One-sentence summary: Quantization is using fewer bits to store weight values---it compresses a 14 GB fp16 7B model to 3.5 GB at int4, lets it fit on a laptop, and often makes it faster because memory bandwidth is the real bottleneck.

Chapter 27 overview: model quantization — comparing GPTQ and AWQ on the GPU side with GGUF on the CPU side, showing how int8/int4 weight compression cuts memory by 2–4× and often speeds up inference because memory bandwidth dominates

27.1 Why Quantize?

27.1.1 The memory arithmetic

Let us start with cold numbers.

LLaMA-7B memory requirements by precision:

Precision	Bytes per weight	7B model size
FP32	4 bytes	28 GB
FP16 / BF16	2 bytes	14 GB
INT8	1 byte	7 GB
INT4	0.5 bytes	3.5 GB

From 28 GB to 3.5 GB is an 8x compression ratio.

Scaling to larger models:

Model	FP16 size	INT4 size	Compression
LLaMA-7B	14 GB	3.5 GB	4x
LLaMA-13B	26 GB	6.5 GB	4x
LLaMA-70B	140 GB	35 GB	4x
Mixtral-8x7B	~90 GB	~22 GB	4x

An RTX 4090 has 24 GB of VRAM. In fp16, it cannot hold the 13B model. In int4, it can hold the 70B model with CPU offloading enabled.

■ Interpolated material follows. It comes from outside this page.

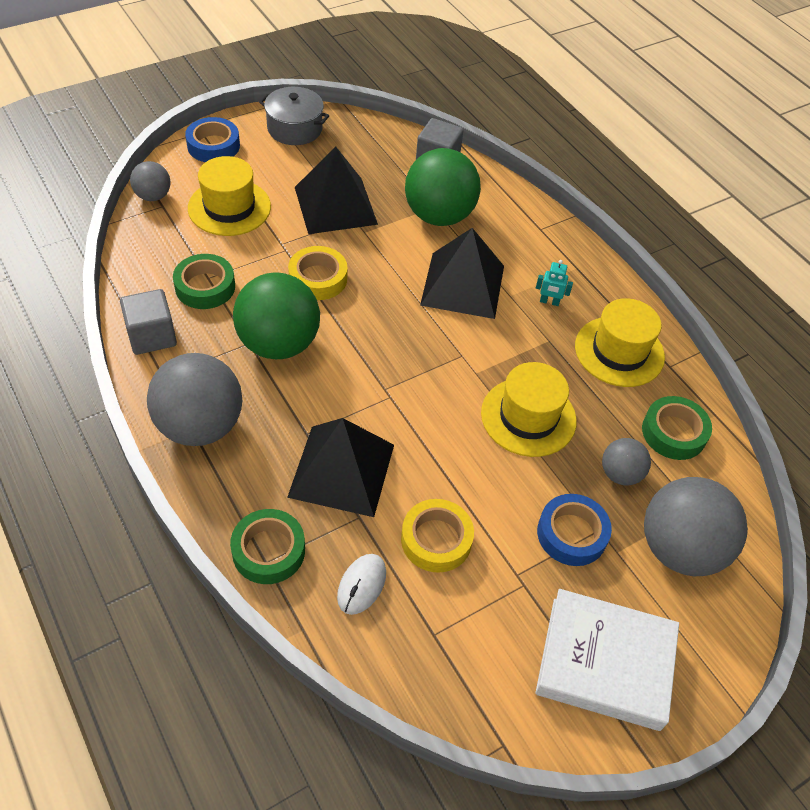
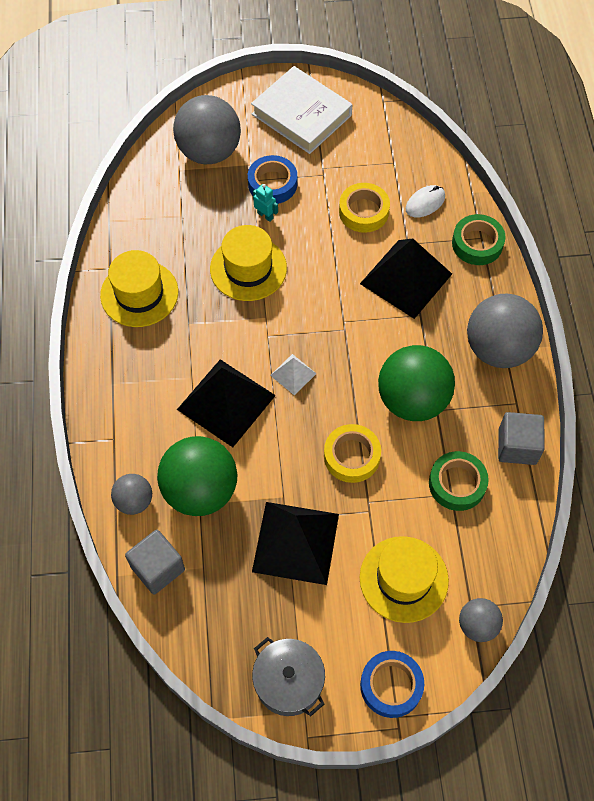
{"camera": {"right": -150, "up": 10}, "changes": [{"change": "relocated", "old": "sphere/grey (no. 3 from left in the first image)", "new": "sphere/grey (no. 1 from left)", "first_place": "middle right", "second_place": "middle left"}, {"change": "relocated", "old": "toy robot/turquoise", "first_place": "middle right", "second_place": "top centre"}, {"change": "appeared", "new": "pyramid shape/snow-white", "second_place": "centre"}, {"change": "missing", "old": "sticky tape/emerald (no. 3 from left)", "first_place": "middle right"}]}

27.1.2 Quantization also speeds up inference

The memory size reduction is not just about fitting the model. It also speeds up generation because LLM inference is memory-bandwidth bound, not compute-bound.

Each forward pass reads the weight matrices from VRAM, applies them, and discards the intermediate activations. The GPU's matrix units are fast---the bottleneck is how fast they can stream weights from memory. Smaller weights = faster streaming.

Measured on LLaMA-7B with an RTX 3090:

Precision	VRAM usage	Generation speed (tokens/s)
FP16	14 GB	25
INT8	7 GB	35
INT4	4 GB	45

INT4 is 80% faster than FP16 while using 70% less VRAM. Both benefits come from the same root cause: smaller representation.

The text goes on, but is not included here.